This fast food has been referred to as kebab since the stalls started popping up in Mauritius. We don’t know the actual period when kebabs started getting popular but we surely know that it’s appreciated by everyone on our little island.
- 1 1/2 Pounds Chicken Breast
- 1/2 cup Yogurt
- salt and pepper to taste
- 1 Tbsp Granulate (powder)Onion Or 1 Grated onions
- 1 Tbsp Granulate Garlic Or Powder
- 1 Tsp cinnamon Powder
- 1/4 Cloves Powder
- 1 Tbsp Paprika
- 4 Tbsp Tomato paste
- 1 Tsp Vinegar
- 1/2 Big Spoon Honey
- 3 Tbsp Olive Oil
- Half Or a whole Lime Juice (Very Sour one)
- Wash the chicken pieces, and remove any skin.
- Mix all the ingredients above, excluding onion, carrot and onion together thoroughly and divide it into two parts. Keep one of these parts in the refrigerator.
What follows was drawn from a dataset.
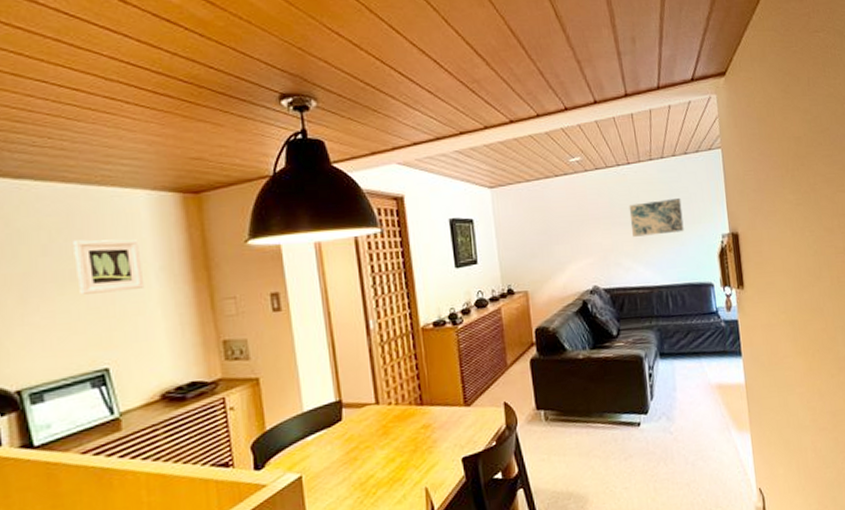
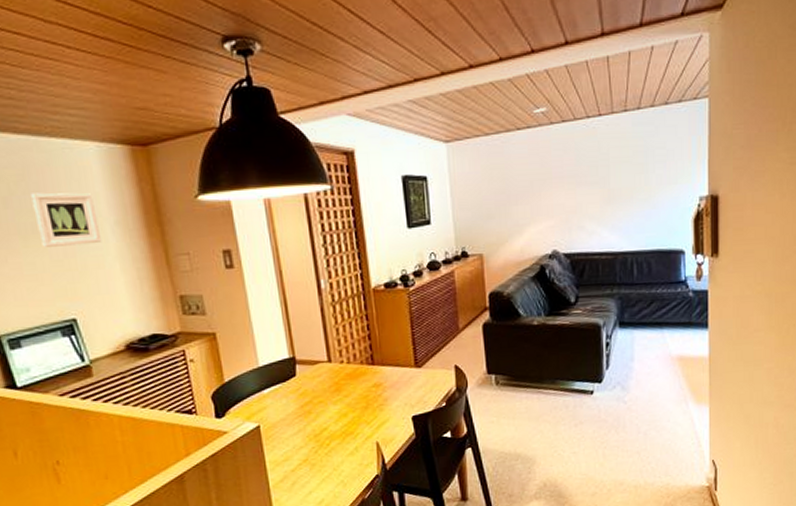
wall art: present [629,197,684,237] -> none [597,154,657,198]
Marinate the chicken with the other part. Keep marinated chicken pieces for at least 4 hours. It should be overnight ideally (in the refrigerator).
- Take out marinated chicken and place in kebab machine. If you do not have a kebab machine, you can use a normal oven/grill or grill on a pan for 7mins on each side. Set temperatures to maximum, as the aim in cooking kebab is to cook the outside of the meat first. The inner part should remain uncooked.
- Cut off the cooked outside part once you notice it has a blackish texture and place the meat in the oven again. If in the kebab machine, just rotate the meat and cut off.
- Mince the cabbage, carrot and onion in the meantime.
- Mix the chicken pieces together with the minced vegetables and serve with bread.